The Centers for Medicare & Medicaid Services (CMS) published a proposed rule on February 7, 2013 that it estimates would save health care providers $676 million annually by streamlining unnecessary, obsolete, or excessively burdensome regulations and making reforms to the Clinical Laboratory Improvement Amendments of 1988 (CLIA). The provisions of the wide-ranging proposal would affect numerous policy areas; among other things, the proposed rule would:
- Revise the requirements ambulatory surgical centers (ASCs) must meet in order to provide radiological services that are integral to procedures offered by the ASC and provide that a qualified doctor of medicine or osteopathy must supervise the provision of radiologic services (eliminating the requirement that ASCs meet the hospital condition of participation (CoP) requirement to have a radiologist supervise the provision of radiologic services);
- Permit qualified dietitians to order patient diets under the hospital CoPs;
- Revise the nuclear medicine services CoP to remove the requirement for direct supervision of hospital in-house preparation of radiopharmaceuticals;
- Eliminate a requirement that critical access hospitals (CAHs), rural health clinics (RHCs), and federally qualified health centers have a physician on site at least once in every two-week period, and eliminate the requirement that a CAH develop its patient care policies with the advice of at least one member who is not a member of the CAH staff;
- Allow long-term care facilities to apply for an extension of the August 13, 2013 deadline for installing automatic sprinkler systems;
- Eliminate a transplant center data submission requirement and an automatic re-approval survey process.

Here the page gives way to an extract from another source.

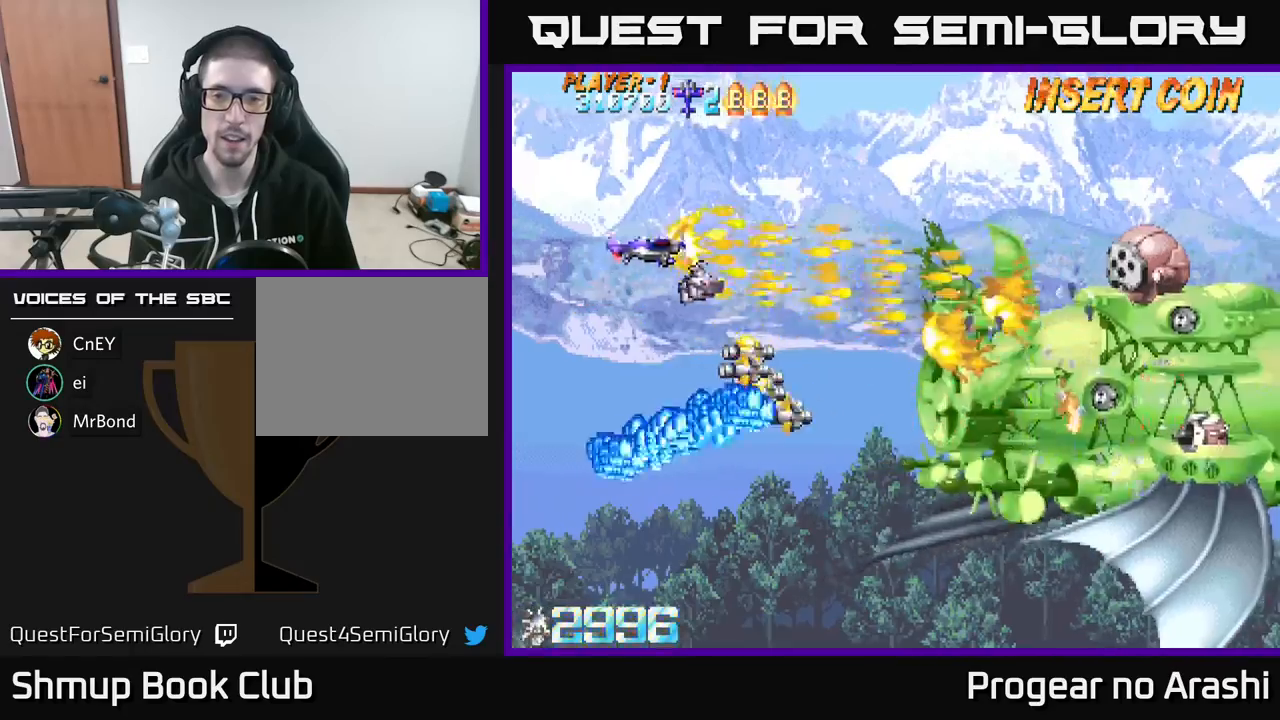
{"buttons": ["DPAD_LEFT"], "left_stick": "center", "events": [[100, "DPAD_UP", "up"], [133, "DPAD_RIGHT", "up"], [350, "DPAD_LEFT", "down"], [483, "X", "up"]]}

- Make a number of clarifications pertaining to CMS regulations governing proficiency testing referrals under CLIA, including establish policies under which certain PT referrals by laboratories would not generally be subject to revocation of a CLIA certificate.
- Address a variety of other issues, such as hospital reclassification of swing-bed services, hospital medical staff, hospital governing bodies, practitioners permitted to order hospital outpatient services, and potential changes to reduce barriers to the provision of telehealth, hospice, or home health services in an RHC.
CMS will accept comments on the proposed rule until April 8, 2013.
The Medical Diagnostic Equipment Accessibility Standards Advisory Committee is holding its next meeting on January 22 and 23, 2013 to discuss its February 9, 2012 proposed rule on medical diagnostic equipment accessibility standards. Among other things, the session will focus on standards for transfer surfaces.
On January 2, 2013, President Obama signed into law (via autopen) the “fiscal cliff” deal, H.R. 8, the American Taxpayer Relief Act of 2012 (ATRA). In addition to making well-publicized changes to the tax code, the new law includes numerous Medicare payment provisions. Most notably, the law includes a one-year Medicare physician fee schedule (MPFS) fix that is paid for by approximately $30 billion in other health care (mainly Medicare) spending reductions over 10 years. ATRA also delays until March 2013 the automatic, across-the-board “sequestration” cuts in federal spending imposed by the Budget Control Act of 2011, which was expected to reduce Medicare provider payments by more than $11 billion in fiscal year (FY) 2013 and $123 billion over the period of FY 2013 to 2021 (CBO subsequently estimated that the 2013 cut to Medicare payments now will be approximately $9.9 billion due to changes in the sequestration targets under the ATRA). The delay in sequestration, coupled with the government again reaching its debt ceiling, sets up another near-term battle on federal spending, during which Medicare, Medicaid, and other health care programs could be targeted for even more significant cuts.
The health provisions of ATRA are summarized in our Client Alert.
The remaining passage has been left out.